É por este motivo por exemplo que não são raros os casos de encaminhamento para terapia a mãe ou o pai ao invés do filho que está apresentando algum problema. Identificou-se neste caso o quanto são os pais os geradores destes conflitos que despejaram nos filhos suas angústias, seus temores, seus anseios, suas expectativas.

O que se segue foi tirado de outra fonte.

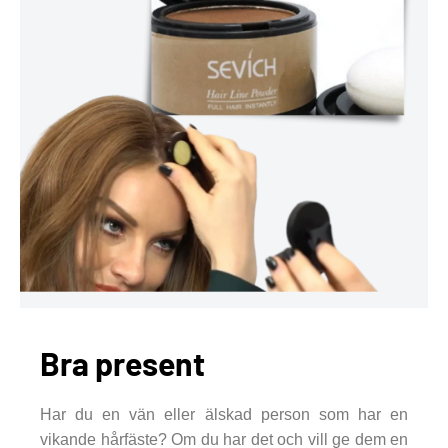
Bra present
Har du en vän eller älskad person som har en
vikande hårfäste? Om du har det och vill ge dem en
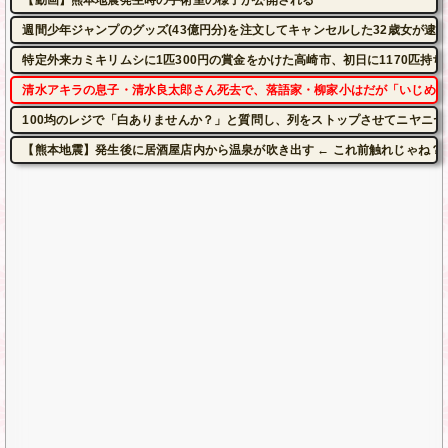
週間少年ジャンプのグッズ(43億円分)を注文してキャンセルした32歳女が逮
特定外来カミキリムシに1匹300円の賞金をかけた高崎市、初日に1170匹持
清水アキラの息子・清水良太郎さん死去で、落語家・柳家小はだが「いじめ」
100均のレジで「白ありませんか？」と質問し、列をストップさせてニヤニ
【熊本地震】発生後に居酒屋店内から温泉が吹き出す ← これ前触れじゃね？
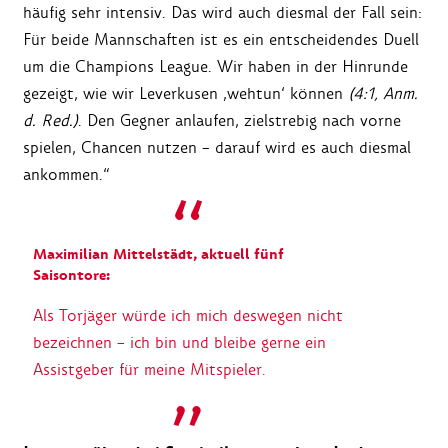
häufig sehr intensiv. Das wird auch diesmal der Fall sein:
Für beide Mannschaften ist es ein entscheidendes Duell
um die Champions League. Wir haben in der Hinrunde
gezeigt, wie wir Leverkusen ‚wehtun‘ können
(4:1, Anm.
d. Red.)
. Den Gegner anlaufen, zielstrebig nach vorne
spielen, Chancen nutzen – darauf wird es auch diesmal
ankommen.“
Maximilian Mittelstädt, aktuell fünf
Saisontore:
Als Torjäger würde ich mich deswegen nicht
bezeichnen – ich bin und bleibe gerne ein
Assistgeber für meine Mitspieler.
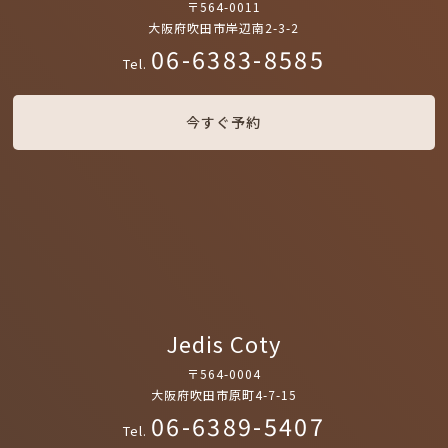
〒564-0011
大阪府吹田市岸辺南2-3-2
06-6383-8585
Tel.
今すぐ予約
Jedis Coty
〒564-0004
大阪府吹田市原町4-7-15
06-6389-5407
Tel.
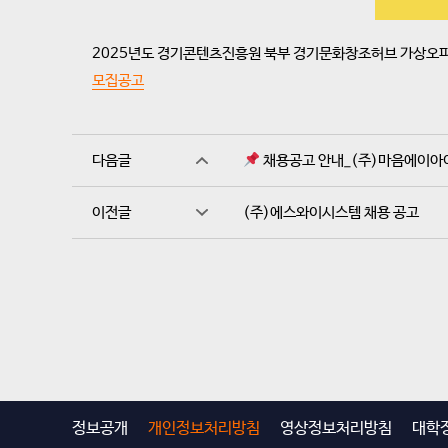
2025년도 경기콘텐츠진흥원 북부 경기문화창조허브 가상오
모집공고
다음글
채용공고 안내_(주)마음에이아
이전글
(주)에스와이시스템 채용 공고
정보공개
개인정보처리방침
영상정보처리방침
대학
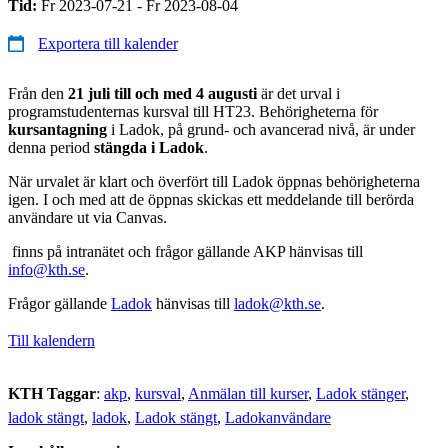
Tid:
Fr 2023-07-21 - Fr 2023-08-04
Exportera till kalender
Från den
21 juli till och med 4 augusti
är det urval i
programstudenternas kursval till HT23. Behörigheterna för
kursantagning
i Ladok, på grund- och avancerad nivå, är under
denna period
stängda i Ladok
.
När urvalet är klart och överfört till Ladok öppnas behörigheterna
igen. I och med att de öppnas skickas ett meddelande till berörda
användare ut via Canvas.
finns på intranätet och frågor gällande AKP hänvisas till
info@kth.se
.
Frågor gällande
Ladok
hänvisas till
ladok@kth.se
.
Till kalendern
KTH Taggar
:
akp
kursval
Anmälan till kurser
Ladok stänger
ladok stängt
ladok
Ladok stängt
Ladokanvändare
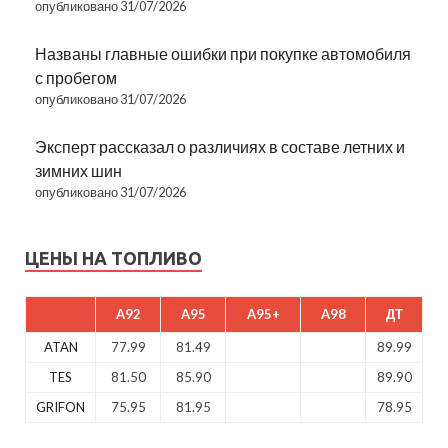
опубликовано 31/07/2026
Названы главные ошибки при покупке автомобиля
с пробегом
опубликовано 31/07/2026
Эксперт рассказал о различиях в составе летних и
зимних шин
опубликовано 31/07/2026
ЦЕНЫ НА ТОПЛИВО
A92
A95
A95+
A98
ДТ
ATAN
77.99
81.49
89.99
TES
81.50
85.90
89.90
GRIFON
75.95
81.95
78.95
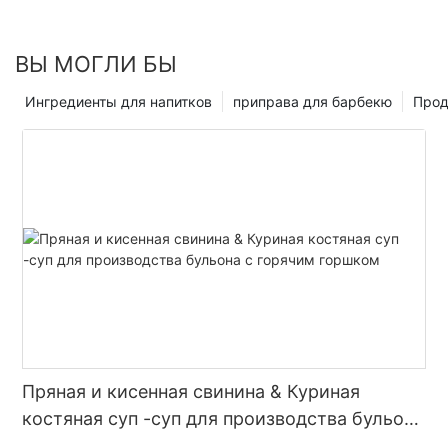
суп
базы занимают первые три места. Кроме кислого бульона
и помидоров,
ВЫ МОГЛИ БЫ
Говяжий жир
Ингредиенты для напитков
приправа для барбекю
Прод
Базовый суп
остается в центре внимания новых разработок в брендах
тушеного мяса, особенно в последние два года, поскольку
новая волна тренда тушеного мяса Сычуань-Чунцин
прокатилась по крупным городам,
стремясь воссоздать подлинный вкус тушеного мяса в
старинном стиле,
становление
Пряная и кисенная свинина & Куриная
Координационный центр для многих брендов тушеного
мяса.
костяная суп -суп для производства бульона
с горячим горшком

Sentimentos tais como inveja, rejeição, raiva, tão comuns nas relações familiares, por serem condenados na nossa cultura, geralmente são negados sendo, por conta disto canalizados de forma distorcida gerando irritação, autoritarismo, ausência de compreensão. O nível de exigência entre marido e mulher são também muitas vezes o causador de discórdias conjugais pois é difícil aceitar do outro o que ele pode dar e não o que eu quero que ele dê; este é um caso que tipifica a confusão emocional por ignorarem que são pessoas diferentes embora haja forte afeto; são aqueles casos que se sustentam pela cobrança e queixa no dia a dia: "...você poderia ter trazido... você poderia ter se lembrado..." ficando o estabelecido, sempre neste tempo verbal (poderia, gostaria) acompanhado do complemento "...se você gostasse... se você quisesse..."

Renunciar as próprias vontades significa renunciar a si mesmo e, quando "acordamos", percebemos que somos muito mais fruto daquilo que pensam que somos do que aquilo que realmente somos.

O assunto é extensíssimo e muitos outros fatores poderiam ser abordados. Jamais teria a pretensão de esgotá-lo. Ficam registrados aqui apenas uns poucos enfoques ilustrativos como pinceladas dentro de um trabalho desafiante.

Comecei com perguntas e termino com elas:

Quem é você além dos diversos papéis que desenvolve (pai, mãe, filho, namorado, profissional, amigo...)? Diante de todo este emaranhado, você consegue se olhar?